[Saved entries]
- Opening Delimiter -
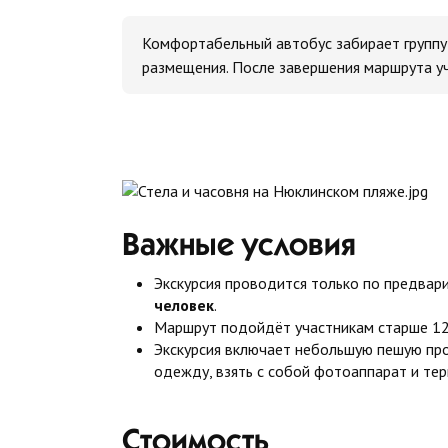
Комфортабельный автобус забирает группу
размещения. После завершения маршрута уч
Важные условия
Экскурсия проводится только по предвар
человек
.
Маршрут подойдёт участникам старше 12 
Экскурсия включает небольшую пешую про
одежду, взять с собой фотоаппарат и тер
Стоимость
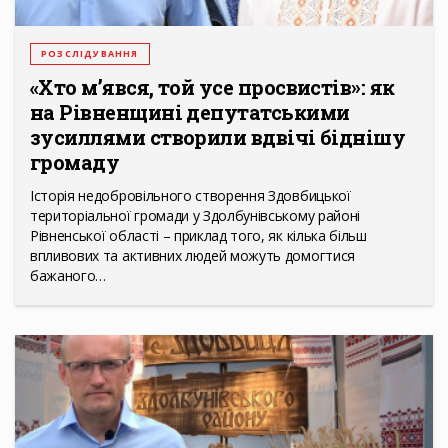
РОЗСЛІДУВАННЯ
«Хто м’явся, той усе просвистів»: як
на Рівненщині депутатськими
зусиллями створили вдвічі біднішу
громаду
Історія недобровільного створення Здовбицької
територіальної громади у Здолбунівському районі
Рівненської області – приклад того, як кілька більш
впливових та активних людей можуть домогтися
бажаного…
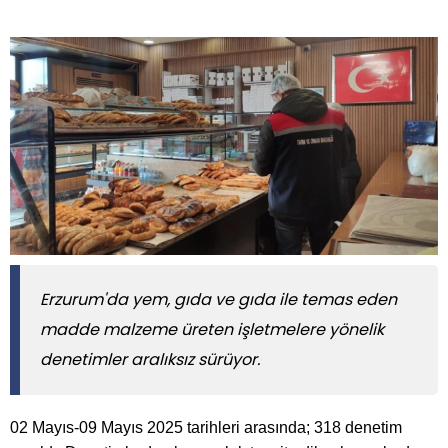
Erzurum'da yem, gıda ve gıda ile temas eden
madde malzeme üreten işletmelere yönelik
denetimler aralıksız sürüyor.
02 Mayıs-09 Mayıs 2025 tarihleri arasında; 318 denetim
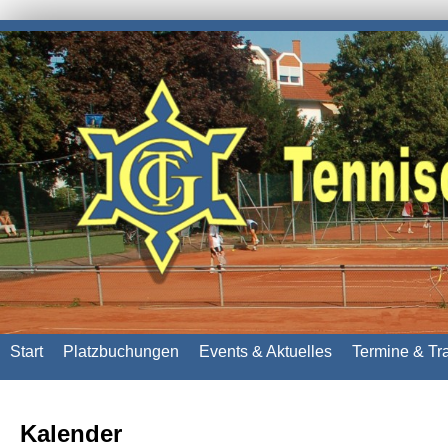
Start
Platzbuchungen
Events & Aktuelles
Termine & Tr
Kalender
- Closing Delimiter -
Write out all the entries word for word, but drop the pictures.

Комфортабельный автобус забирает группу
размещения. После завершения маршрута уч
Важные условия
Экскурсия проводится только по предвар
человек
.
Маршрут подойдёт участникам старше 12 
Экскурсия включает небольшую пешую про
одежду, взять с собой фотоаппарат и тер
Стоимость
РОЗСЛІДУВАННЯ
«Хто м’явся, той усе просвистів»: як
на Рівненщині депутатськими
зусиллями створили вдвічі біднішу
громаду
Історія недобровільного створення Здовбицької
територіальної громади у Здолбунівському районі
Рівненської області – приклад того, як кілька більш
впливових та активних людей можуть домогтися
бажаного…
Erzurum'da yem, gıda ve gıda ile temas eden
madde malzeme üreten işletmelere yönelik
denetimler aralıksız sürüyor.
02 Mayıs-09 Mayıs 2025 tarihleri arasında; 318 denetim
Start
Platzbuchungen
Events & Aktuelles
Termine & Tr
Kalender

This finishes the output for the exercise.